Two regulations govern the Cybersecurity Maturity Model Certification (CMMC) program:  

• 32 CFR Part 170: Outlines the CMMC Program including department policy, roles, levels, requirements, waivers, and assessments.  
• 48 CFR Parts 204, 212, 217, and 252: Implements CMMC acquisition policy and standardized contract language.  

While 32 CFR Part 170 has been in effect since December 2024, the 48 CFR rule was required to formally authorize the inclusion of CMMC language in solicitations and contracts.  

The final 48 CFR rule was submitted to OIRA for regulatory review, putting it at the second-to-last step before it becomes official and CMMC is enforceable in contracts.  

Timeline: When Will CMMC Show Up in Contracts?  

Here's what we know as of July 2025:  

• July 22: DoD sends the final rule to OIRA.  
• OIRA has 90 days (potentially up to 120) to complete the review.  
• Once approved, the rule moves to the Federal Register for final publication (1–3 weeks).  
• The rule's effective date is immediate upon publication (no 60-day delay expected). 

Most Likely Case Scenario:  

• CMMC contract requirements begin showing up by late October 2025.  

Most Conservative Scenario:  

• With maximum review delays and classification changes, CMMC appears in contracts by February 2026. 
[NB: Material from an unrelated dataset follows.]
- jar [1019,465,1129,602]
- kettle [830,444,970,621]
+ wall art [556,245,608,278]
Regardless, Halloween to Super Bowl is the window. Most likely? Q4 of 2025.  

What's Changing?  

This new 48 CFR rule does not change the core CMMC requirements. Those were locked in by 32 CFR Part 170. Instead, it:  

• Inserts the DFARS 252.204-7021 clause into contracts  
• Authorizes contracting officers to include CMMC language in solicitations  
• Kicks off the four-phase CMMC rollout  

Don't Wait: Why You Must Act Now  

If your organization plans to bid on or receive DoD contracts after October 2025, your CMMC Level 2 certification may be a requirement. 

Key Deadlines to Consider:  

• CMMC Level 2 (C3PAO assessments) can be required starting in Phase 1 — yes, in 2025. This is due to the language stating the contracting offices “discretion” on certifications.  
• Waivers? Not likely. Waivers are pre-determined at the acquisition level and are not granted ad hoc to subcontractors or late bidders.  
• The time between solicitation and contract award (Procurement Administrative Lead Time or PALT) is typically not long enough to start your CMMC journey after a solicitation drops (~32 days according to a GSA report).  
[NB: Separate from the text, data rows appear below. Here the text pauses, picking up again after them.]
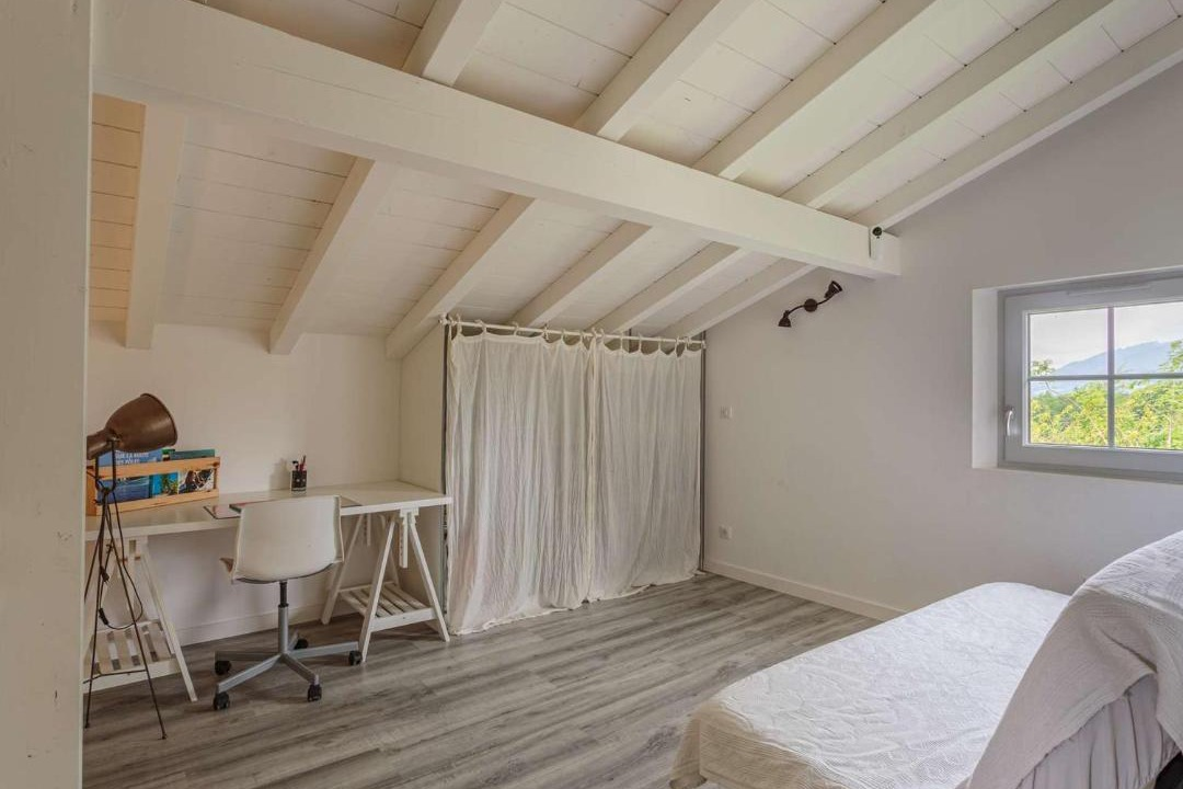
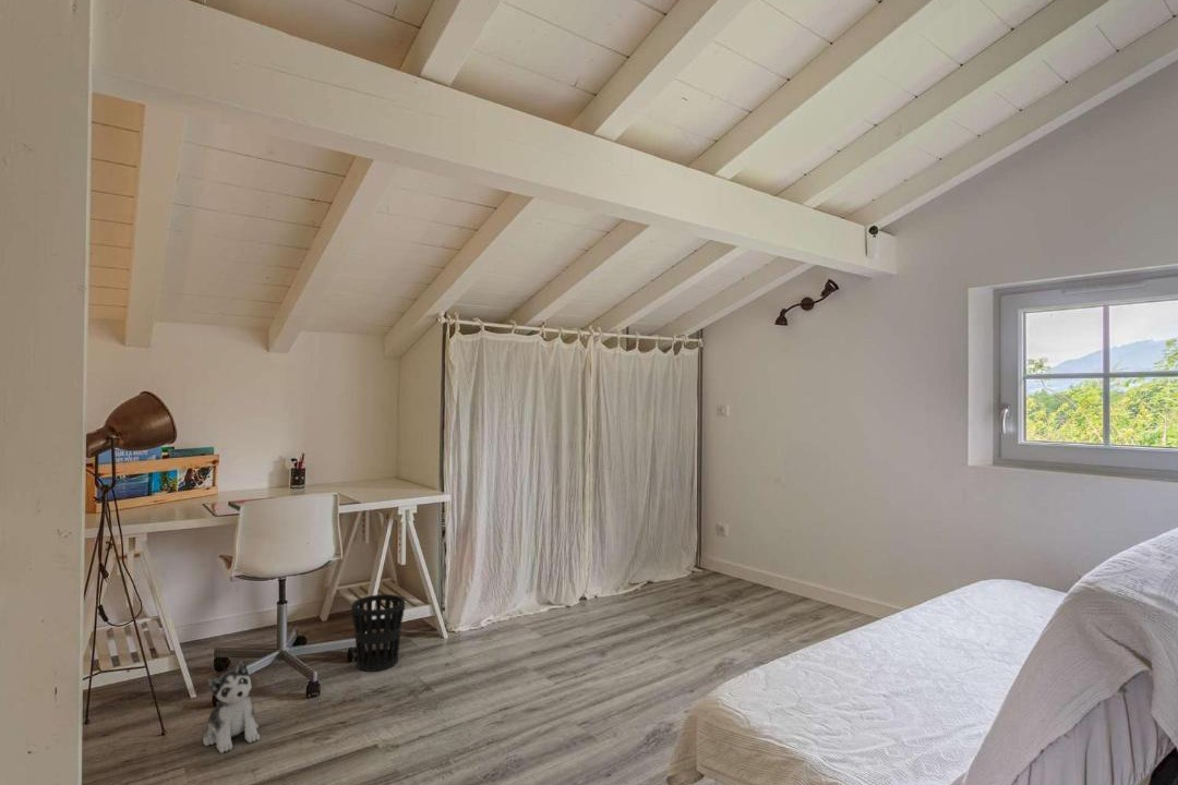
+ plush toy [202,659,261,754]
+ wastebasket [350,593,406,673]
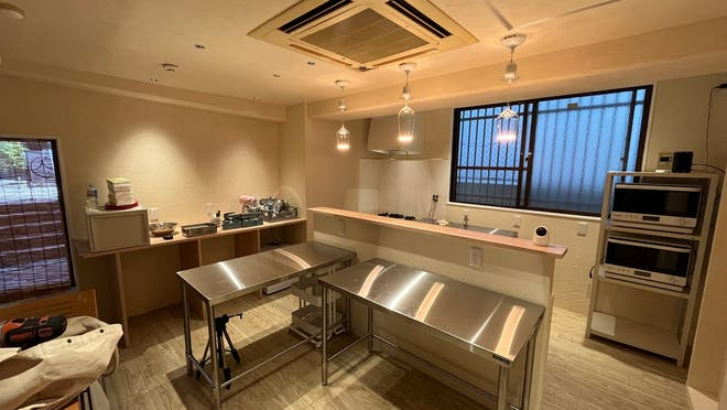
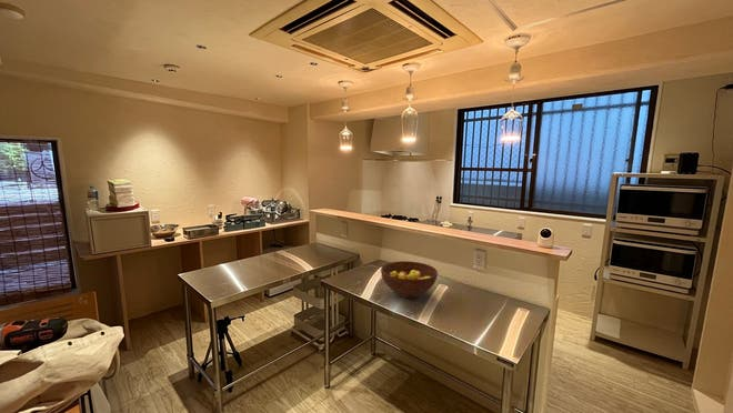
+ fruit bowl [380,260,439,300]
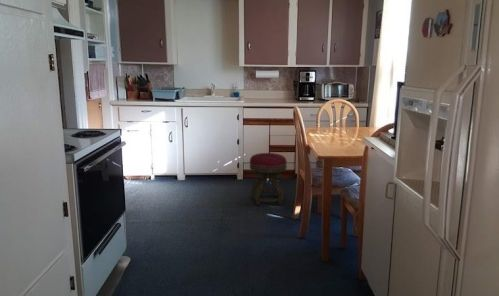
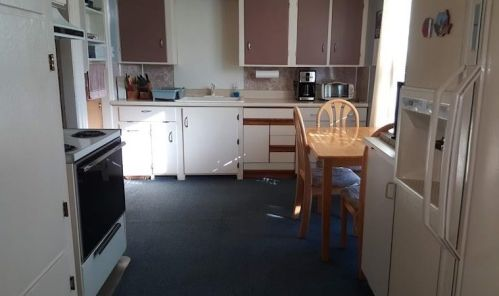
- stool [249,152,288,206]
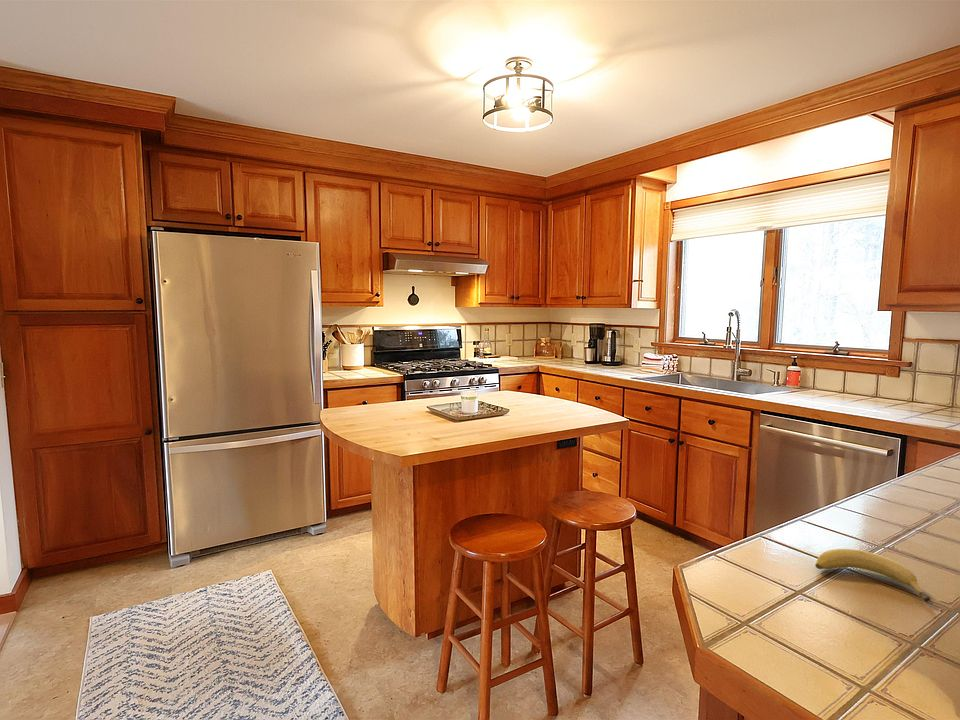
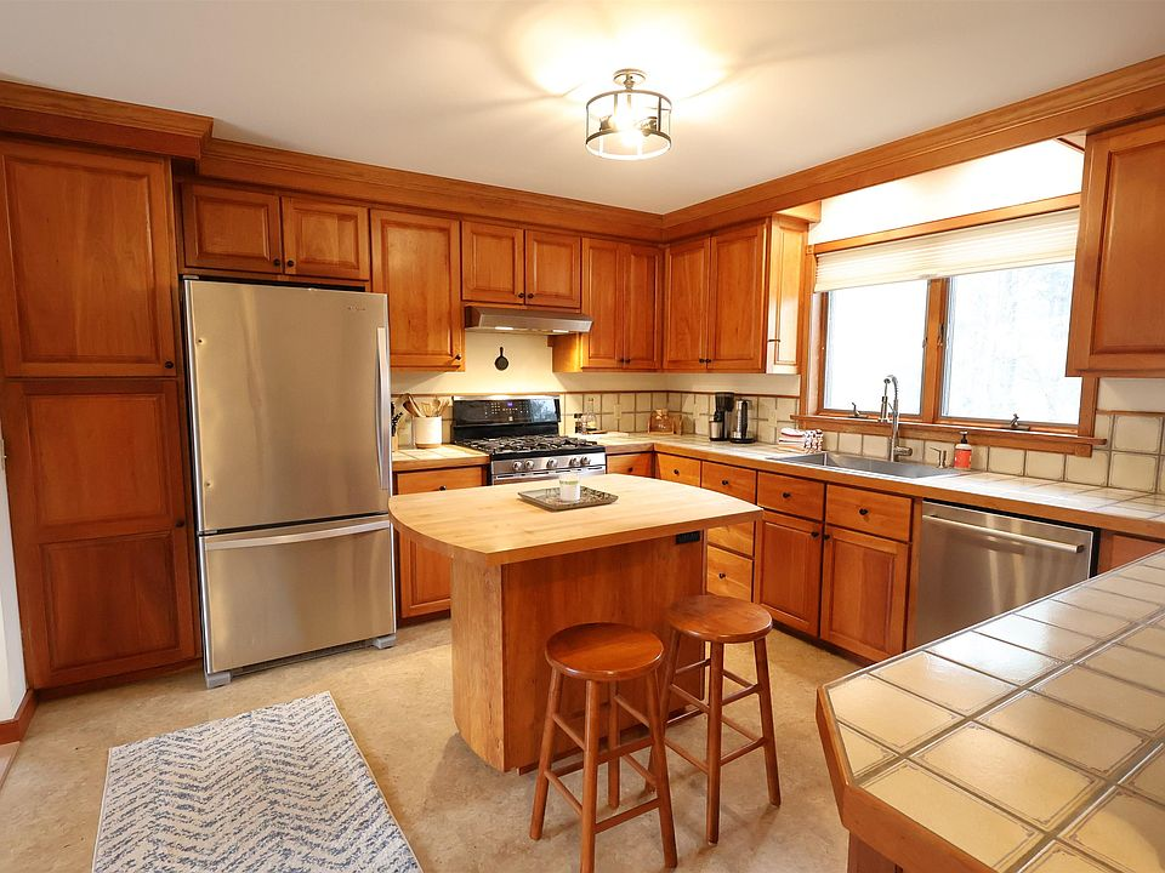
- fruit [815,548,931,603]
How to Get Ready (If You're Not Already)  

Preparing for CMMC takes time because most organizations need 9–12 months to fully implement NIST SP 800-171, validate compliance, and pass a C3PAO assessment.  

If your organization:  

• Handles Controlled Unclassified Information (CUI)  
• Is a prime or subcontractor in the defense industrial base  
• Plans to bid on contracts in 2026 or earlier  

Then you need to be in the implementation and assessment phase now.  

Even ahead of the final rule, major defense primes like Lockheed Martin have been actively preparing their supply chains for CMMC requirements. Their recent communications to suppliers emphasize the urgency of cybersecurity readiness.  

Get Ready for CMMC with Confidence  

Summit 7 has helped dozens of organizations achieve CMMC Level 2 certification, and we're scaling fast. Just last week, our team supported four concurrent C3PAO assessments.  

Free Resources to Get You Started:  

• Secure the DIB Webinar Series  
• Sum IT Up Podcast and YouTube 
• CUI Hotline: Friday FAQ 
• CMMC Readiness Blogs  

The Bottom Line  

CMMC is no longer a "future initiative." The 48 CFR rule is happening. The timeline is October 2025. And the era of cybersecurity assurance in DoD contracts is here.  

If you need to be CMMC certified by Q1 2026, you have no time to delay.